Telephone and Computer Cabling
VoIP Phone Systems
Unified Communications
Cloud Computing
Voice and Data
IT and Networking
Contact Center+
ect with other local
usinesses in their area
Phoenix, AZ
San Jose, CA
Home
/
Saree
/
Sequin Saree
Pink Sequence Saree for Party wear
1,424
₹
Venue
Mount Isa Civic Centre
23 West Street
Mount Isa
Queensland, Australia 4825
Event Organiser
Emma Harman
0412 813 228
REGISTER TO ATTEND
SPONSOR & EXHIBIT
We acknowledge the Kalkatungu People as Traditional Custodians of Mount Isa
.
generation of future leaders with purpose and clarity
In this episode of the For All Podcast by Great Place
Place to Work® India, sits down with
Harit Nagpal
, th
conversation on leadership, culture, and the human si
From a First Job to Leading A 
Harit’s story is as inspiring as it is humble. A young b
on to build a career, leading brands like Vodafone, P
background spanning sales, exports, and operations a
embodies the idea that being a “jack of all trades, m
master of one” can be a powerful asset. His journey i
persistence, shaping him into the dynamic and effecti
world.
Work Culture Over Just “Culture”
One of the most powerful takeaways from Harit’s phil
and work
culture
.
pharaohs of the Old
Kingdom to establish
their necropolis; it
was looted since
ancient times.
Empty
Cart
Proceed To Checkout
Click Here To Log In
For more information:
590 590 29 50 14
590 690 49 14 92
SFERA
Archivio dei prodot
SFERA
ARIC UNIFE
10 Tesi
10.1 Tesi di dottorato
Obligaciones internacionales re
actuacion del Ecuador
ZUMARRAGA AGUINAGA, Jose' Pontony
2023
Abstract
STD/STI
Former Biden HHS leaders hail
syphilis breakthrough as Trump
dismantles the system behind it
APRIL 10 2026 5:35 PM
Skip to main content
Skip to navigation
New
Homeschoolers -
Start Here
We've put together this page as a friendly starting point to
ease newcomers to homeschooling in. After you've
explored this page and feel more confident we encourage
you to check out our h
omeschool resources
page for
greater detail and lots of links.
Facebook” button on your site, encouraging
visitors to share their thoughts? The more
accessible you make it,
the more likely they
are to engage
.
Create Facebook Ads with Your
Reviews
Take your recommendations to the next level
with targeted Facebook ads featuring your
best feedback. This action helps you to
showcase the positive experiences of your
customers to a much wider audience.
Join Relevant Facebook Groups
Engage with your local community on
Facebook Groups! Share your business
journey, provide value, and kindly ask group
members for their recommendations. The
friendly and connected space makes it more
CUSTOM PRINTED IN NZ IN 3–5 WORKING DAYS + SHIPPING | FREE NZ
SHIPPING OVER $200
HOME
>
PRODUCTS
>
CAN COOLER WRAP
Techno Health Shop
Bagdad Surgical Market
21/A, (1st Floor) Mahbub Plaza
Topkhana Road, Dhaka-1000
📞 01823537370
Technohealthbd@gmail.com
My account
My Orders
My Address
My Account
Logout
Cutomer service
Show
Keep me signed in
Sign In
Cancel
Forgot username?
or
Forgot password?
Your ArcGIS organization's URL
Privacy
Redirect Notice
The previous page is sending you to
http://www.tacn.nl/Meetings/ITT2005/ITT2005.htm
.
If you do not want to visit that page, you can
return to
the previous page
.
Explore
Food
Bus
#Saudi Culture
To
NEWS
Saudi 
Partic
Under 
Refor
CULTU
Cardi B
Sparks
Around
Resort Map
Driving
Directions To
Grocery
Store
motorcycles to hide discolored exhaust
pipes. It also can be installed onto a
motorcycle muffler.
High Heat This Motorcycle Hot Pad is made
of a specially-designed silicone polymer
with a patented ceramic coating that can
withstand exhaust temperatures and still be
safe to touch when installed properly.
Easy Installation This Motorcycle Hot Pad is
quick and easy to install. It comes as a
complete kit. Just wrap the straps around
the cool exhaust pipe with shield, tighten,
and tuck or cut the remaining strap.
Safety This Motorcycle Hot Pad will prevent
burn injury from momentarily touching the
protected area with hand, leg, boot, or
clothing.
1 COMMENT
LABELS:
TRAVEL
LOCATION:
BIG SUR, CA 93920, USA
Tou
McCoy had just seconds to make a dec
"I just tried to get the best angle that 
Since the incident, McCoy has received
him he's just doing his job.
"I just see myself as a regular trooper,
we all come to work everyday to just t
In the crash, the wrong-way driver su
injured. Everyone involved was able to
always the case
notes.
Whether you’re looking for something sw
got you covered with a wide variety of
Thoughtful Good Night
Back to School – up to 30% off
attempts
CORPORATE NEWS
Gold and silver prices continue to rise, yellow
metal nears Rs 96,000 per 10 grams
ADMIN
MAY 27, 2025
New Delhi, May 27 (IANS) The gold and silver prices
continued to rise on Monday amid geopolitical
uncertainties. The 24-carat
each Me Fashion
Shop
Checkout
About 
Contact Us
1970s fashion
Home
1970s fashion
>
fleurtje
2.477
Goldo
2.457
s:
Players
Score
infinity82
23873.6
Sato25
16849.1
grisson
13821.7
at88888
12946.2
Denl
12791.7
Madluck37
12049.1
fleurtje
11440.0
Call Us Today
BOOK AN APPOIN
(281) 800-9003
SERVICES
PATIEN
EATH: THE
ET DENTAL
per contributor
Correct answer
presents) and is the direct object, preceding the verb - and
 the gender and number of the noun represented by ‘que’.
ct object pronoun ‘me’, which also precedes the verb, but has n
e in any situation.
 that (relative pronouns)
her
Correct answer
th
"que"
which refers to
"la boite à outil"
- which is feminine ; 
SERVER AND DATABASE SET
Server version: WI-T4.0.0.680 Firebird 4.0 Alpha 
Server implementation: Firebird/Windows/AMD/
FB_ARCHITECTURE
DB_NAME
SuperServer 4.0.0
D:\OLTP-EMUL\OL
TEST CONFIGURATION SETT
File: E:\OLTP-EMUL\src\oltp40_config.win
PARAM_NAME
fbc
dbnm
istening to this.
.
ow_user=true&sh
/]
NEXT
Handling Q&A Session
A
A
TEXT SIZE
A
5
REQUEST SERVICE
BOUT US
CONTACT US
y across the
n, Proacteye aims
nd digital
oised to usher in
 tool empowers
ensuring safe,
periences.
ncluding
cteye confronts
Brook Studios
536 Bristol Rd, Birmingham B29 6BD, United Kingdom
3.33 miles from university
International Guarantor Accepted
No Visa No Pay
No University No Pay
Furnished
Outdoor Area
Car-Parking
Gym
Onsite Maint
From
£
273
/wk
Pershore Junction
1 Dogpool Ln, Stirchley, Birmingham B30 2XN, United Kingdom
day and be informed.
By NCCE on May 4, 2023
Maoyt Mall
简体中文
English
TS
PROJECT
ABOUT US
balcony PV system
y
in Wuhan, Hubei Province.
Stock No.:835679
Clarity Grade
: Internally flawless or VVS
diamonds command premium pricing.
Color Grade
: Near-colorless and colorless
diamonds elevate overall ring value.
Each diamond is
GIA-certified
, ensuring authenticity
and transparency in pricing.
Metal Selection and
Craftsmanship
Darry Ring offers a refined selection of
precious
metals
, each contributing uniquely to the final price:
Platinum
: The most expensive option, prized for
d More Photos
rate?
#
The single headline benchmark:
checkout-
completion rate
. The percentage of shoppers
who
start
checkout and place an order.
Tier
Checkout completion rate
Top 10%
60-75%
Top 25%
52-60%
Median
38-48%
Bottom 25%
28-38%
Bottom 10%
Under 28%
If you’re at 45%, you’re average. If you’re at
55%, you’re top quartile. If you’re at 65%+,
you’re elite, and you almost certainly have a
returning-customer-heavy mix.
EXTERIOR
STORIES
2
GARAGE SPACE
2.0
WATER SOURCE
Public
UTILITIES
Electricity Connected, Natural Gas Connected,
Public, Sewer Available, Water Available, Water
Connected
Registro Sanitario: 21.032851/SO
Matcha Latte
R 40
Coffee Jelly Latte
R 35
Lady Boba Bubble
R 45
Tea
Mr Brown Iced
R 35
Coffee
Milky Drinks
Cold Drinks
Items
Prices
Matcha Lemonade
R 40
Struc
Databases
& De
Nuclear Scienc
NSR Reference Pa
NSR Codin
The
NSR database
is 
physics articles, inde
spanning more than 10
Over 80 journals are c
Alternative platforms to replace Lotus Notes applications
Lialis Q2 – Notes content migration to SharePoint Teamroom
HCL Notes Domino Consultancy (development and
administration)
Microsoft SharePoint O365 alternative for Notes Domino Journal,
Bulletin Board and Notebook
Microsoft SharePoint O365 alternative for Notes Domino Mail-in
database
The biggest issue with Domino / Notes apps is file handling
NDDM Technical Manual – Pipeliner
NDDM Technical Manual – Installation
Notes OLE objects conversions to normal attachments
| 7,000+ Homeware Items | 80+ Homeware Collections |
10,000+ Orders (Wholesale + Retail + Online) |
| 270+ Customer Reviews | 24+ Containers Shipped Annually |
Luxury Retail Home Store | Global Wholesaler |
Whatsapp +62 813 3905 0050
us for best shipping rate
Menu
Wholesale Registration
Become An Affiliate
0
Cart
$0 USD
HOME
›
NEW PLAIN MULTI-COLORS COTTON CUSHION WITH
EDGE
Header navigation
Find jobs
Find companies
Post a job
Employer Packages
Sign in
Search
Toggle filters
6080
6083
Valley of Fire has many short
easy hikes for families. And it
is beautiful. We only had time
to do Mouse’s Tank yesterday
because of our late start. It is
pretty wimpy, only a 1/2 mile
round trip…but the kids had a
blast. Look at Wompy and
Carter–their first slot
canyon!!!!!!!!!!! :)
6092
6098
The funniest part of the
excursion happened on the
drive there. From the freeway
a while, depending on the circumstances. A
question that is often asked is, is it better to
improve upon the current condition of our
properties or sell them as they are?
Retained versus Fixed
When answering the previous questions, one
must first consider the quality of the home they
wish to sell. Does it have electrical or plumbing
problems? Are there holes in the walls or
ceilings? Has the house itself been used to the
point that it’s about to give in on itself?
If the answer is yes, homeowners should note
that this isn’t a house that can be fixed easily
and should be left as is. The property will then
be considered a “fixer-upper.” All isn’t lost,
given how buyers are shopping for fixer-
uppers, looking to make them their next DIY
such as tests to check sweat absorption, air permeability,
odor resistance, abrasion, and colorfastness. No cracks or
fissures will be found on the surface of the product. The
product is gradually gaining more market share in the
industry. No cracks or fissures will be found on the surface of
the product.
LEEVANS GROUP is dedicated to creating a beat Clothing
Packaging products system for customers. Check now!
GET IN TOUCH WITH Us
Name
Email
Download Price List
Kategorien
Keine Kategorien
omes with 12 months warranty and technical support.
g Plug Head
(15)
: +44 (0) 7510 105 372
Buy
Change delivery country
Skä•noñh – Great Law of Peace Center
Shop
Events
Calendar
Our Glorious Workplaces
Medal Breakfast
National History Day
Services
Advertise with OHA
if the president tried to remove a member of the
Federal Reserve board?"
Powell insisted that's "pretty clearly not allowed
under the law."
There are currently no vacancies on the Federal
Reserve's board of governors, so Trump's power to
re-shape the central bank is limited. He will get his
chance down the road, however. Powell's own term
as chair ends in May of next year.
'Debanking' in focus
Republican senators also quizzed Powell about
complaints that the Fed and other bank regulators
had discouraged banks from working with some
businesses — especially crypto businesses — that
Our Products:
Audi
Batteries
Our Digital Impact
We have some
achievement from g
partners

_ _ _

** What to work on **
Each line in the material above that mentions the word "OLTP" must be copied.

** Solution to this exercise **
D:\OLTP-EMUL\OL
File: E:\OLTP-EMUL\src\oltp40_config.win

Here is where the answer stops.